Armed with new definitions of convenience and value, today's consumers are increasingly brand agnostic and no longer have the same loyalty for heritage brands that previous generations did. New and emerging brands are taking advantage of this trend because the barriers to entry aren’t as high. Look at what's happening across personal care with cosmetics brands or men’s shaving brands that show up online without any retail presence and gain a following on social media. Suddenly, retailers are chasing them to get them on their shelves. This type of disruption is happening to traditional brands across all consumer and retail sectors—not just grocery.
Instead of buying customer loyalty, emerging brands focus on innovating to meet customer expectations in terms of value, price, experience and convenience—and disrupting antiquated business models along the way. Consequently, the market is more fragmented between growth at the high end, the narrow focus of specialty retailers able to deliver incredible value to niche segments, and the explosive growth at the low end with hard discounters and dollar. Everyone left in the middle is trying to figure out how to redefine themselves to stay competitive and relevant.
There's no one factor shifting the market on its own. We're seeing the cumulative effect of seven key trends reshaping the retail landscape:
- Consumers are redefining convenience. Convenience historically meant everything under one roof, but that’s changing significantly in a fragmented market that operates across digital and physical channels.

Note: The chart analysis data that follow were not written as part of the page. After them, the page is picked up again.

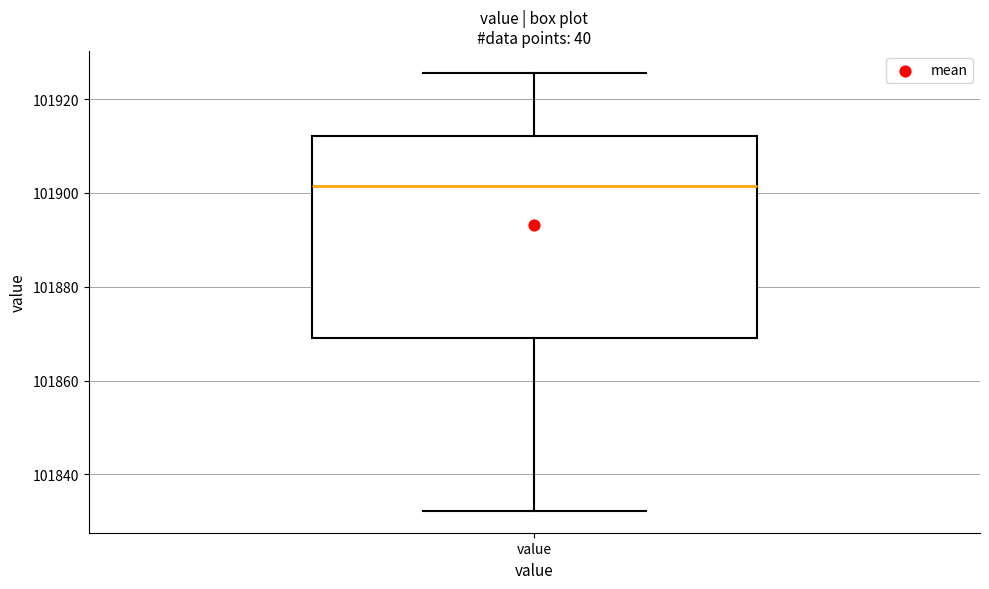

Read this box plot against the y-axis: the position of the median line, the range covered by the box, and the ends of both whiskers. The values are not printed on the chart, so give them approximately, as read against the axis.

median 101902, box 101870 to 101912, whiskers 101832 to 101926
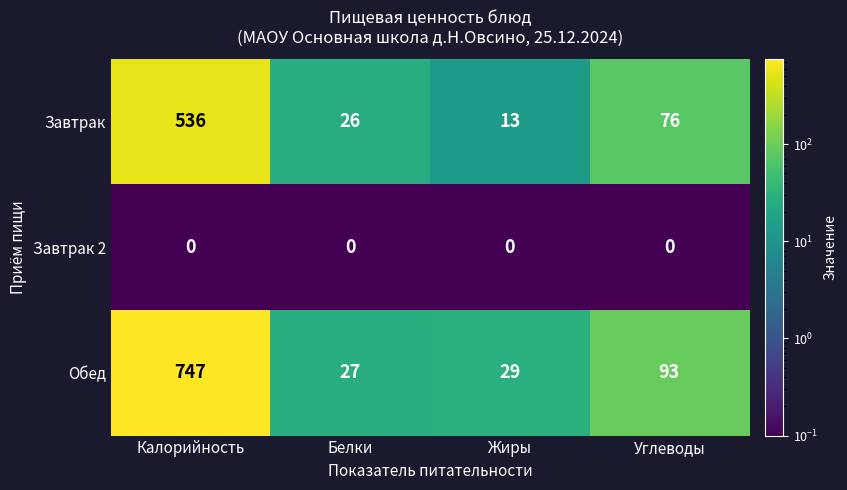

Reading right to left, transcribe all the data shown in this chart.

Завтрак: Углеводы=76	Жиры=13	Белки=26	Калорийность=536
Завтрак 2: Углеводы=0	Жиры=0	Белки=0	Калорийность=0
Обед: Углеводы=93	Жиры=29	Белки=27	Калорийность=747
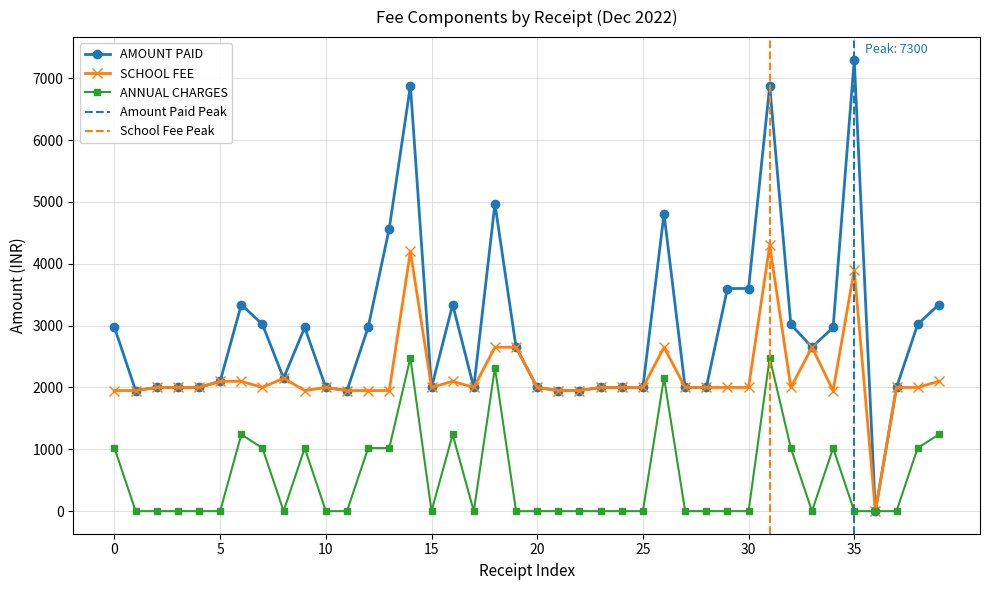

What is the value of the SCHOOL FEE point at the 14th from the left?

1950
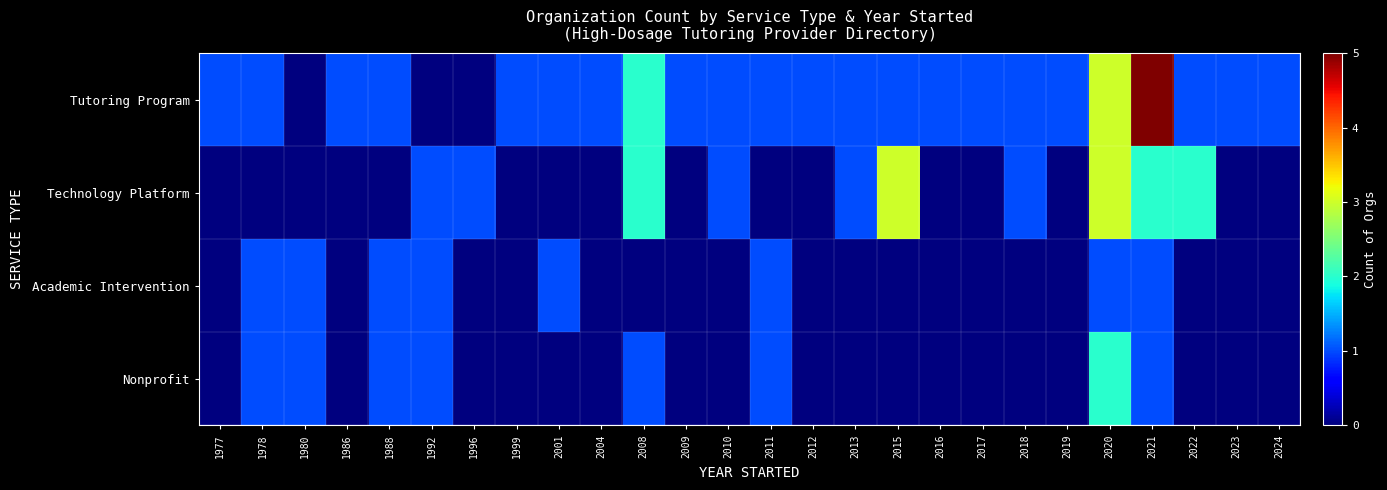

At which category is the sum across all series the highest?

2020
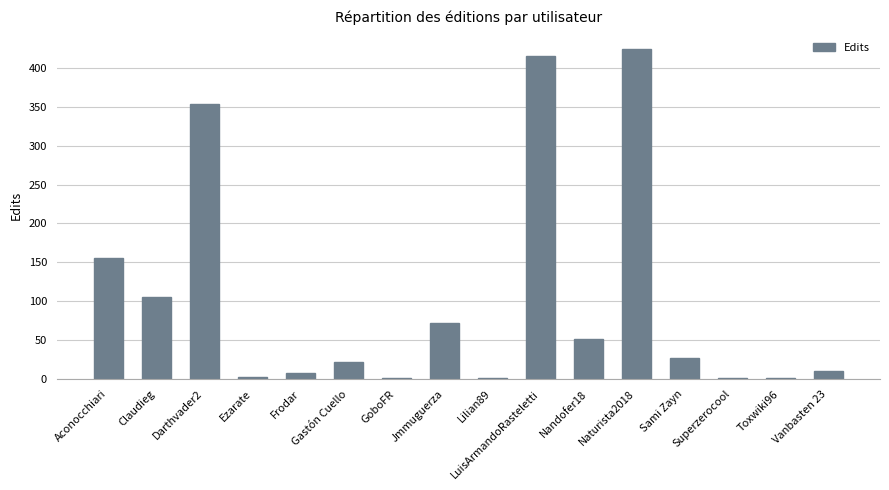

Which has a higher value, LuisArmandoRasteletti or Sami Zayn?

LuisArmandoRasteletti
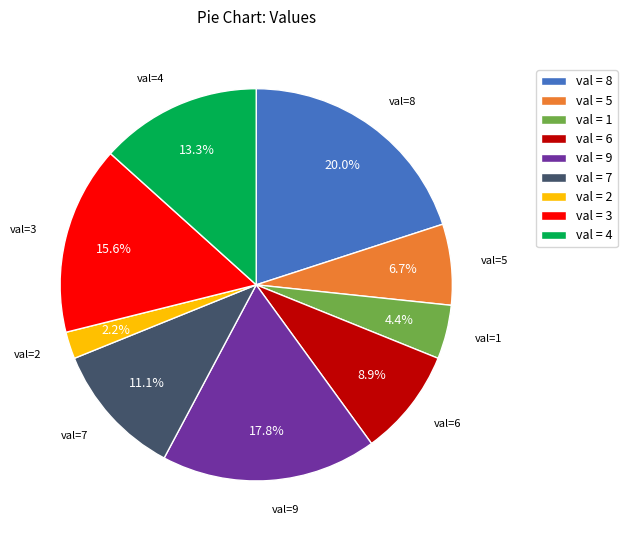

Does val = 5 account for over 50% of the chart?

No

Consumers like edited, curated and personalized offerings, as well as retail experiences they can get in and out of much faster.
- Value and cost. Consumers either expect a high-value experience or a low-cost alternative. You see very specialized players (e.g., Whole Foods, Eataly) and also low-cost discounters (e.g., Aldi, Amazon) winning market share. Those in middle are caught between a rock and hard space.
- The consumer is always connected. Consumers expect a seamless experience across all channels, regardless of how they chose to engage. Grocery has been the slowest to adapt here, but every category is making the shift online.
- Personalization. As consumers engage with brands digitally and through mobile devices, they expect a curated and personalized experience.
- Health and wellness. Most of the growth in consumer products is happening in new, small, often health and wellness-oriented brands, as opposed to the big traditional brands. The large consumer products companies are looking to acquisitions of emerging brands in order to strengthen their innovation pipelines.
- Lack of brand loyalty. Historically, consumers would buy and remain loyal to a few brands. Today, consumers look for new things. They like finding niche, new to market brands and being early adopters.
- Education and influencers. Historically, brands controlled what people knew. Today, we learn through social media, YouTube, celebrities and other influencers. Consumer knowledge is no longer controlled by the marketing spend of major consumer products companies or retailers. In many cases, they have lost control over the narrative surrounding their own brands.
Last summer’s Amazon/Whole Foods deal found every other retailer's three-year strategy tossed out the window. In addition, Lidl’s U.S. entry pushed Aldi to increase its investment in renovations and expansions to its store base. The hard discount sector is having its day in the sun and the full impact is yet to come. In the meantime, both retailers and suppliers are trying desperately to shift from defense to offense and get ahead of changing consumer demand and agile competitors while positioning themselves in a more digital-forward way to stay relevant.
Millennials are more than twice as likely as boomers to shop online in a given week and nearly eight times as likely to shop on their mobile devices. They're looking for convenience and a personalized experience across channels, which could mean purchasing their groceries online and picking them up in the store on the way home from work or taste testing a new product in the store and then ordering it from their phone to show up on their doorstep tomorrow.
Winning retailers are increasingly investing in fresh foods and innovative private label.
Bain research shows that on average, shoppers of all types have a favorable perception of private labels. This is a major change in consumer preference over the past 10 years. Today, 85% of all shoppers are open to private label products—with more than half believing private labels are as good as, or even better, than bigger traditional brands. Costco, Trader Joe’s and Aldi have had a big hand in changing consumers’ thinking about private label.
Continuous innovation for retailers and brands is key. A few specific things both can do to stay ahead include:
- Doing due diligence on current trends. Ensure you know how much shelf space is at stake, and how much incremental consumer spending is on the table, before you invest.
- Get clear on where you compete. Are you going for the high-end specialty market or a deep discounter? Those in between are most at risk.
- Redesign your capabilities to meet customers in the “digical” market, offering a mix of physical and digital purchasing and delivery channels.
- Build stronger and simpler portfolios. Focus on your top-selling products and innovate to acquire smaller brands to compete with emerging brands.
- Zero-base your budgeting to free up resources that can be invested in areas of growth.
The channel shifts and consumer trends that are upending the grocery landscape could have dire consequences for those who are unprepared. The best companies will control their own destiny and sustain their performance by choosing the right mix of traditional and new channels and thoughtfully reallocating resources to build the capabilities and portfolios required to win.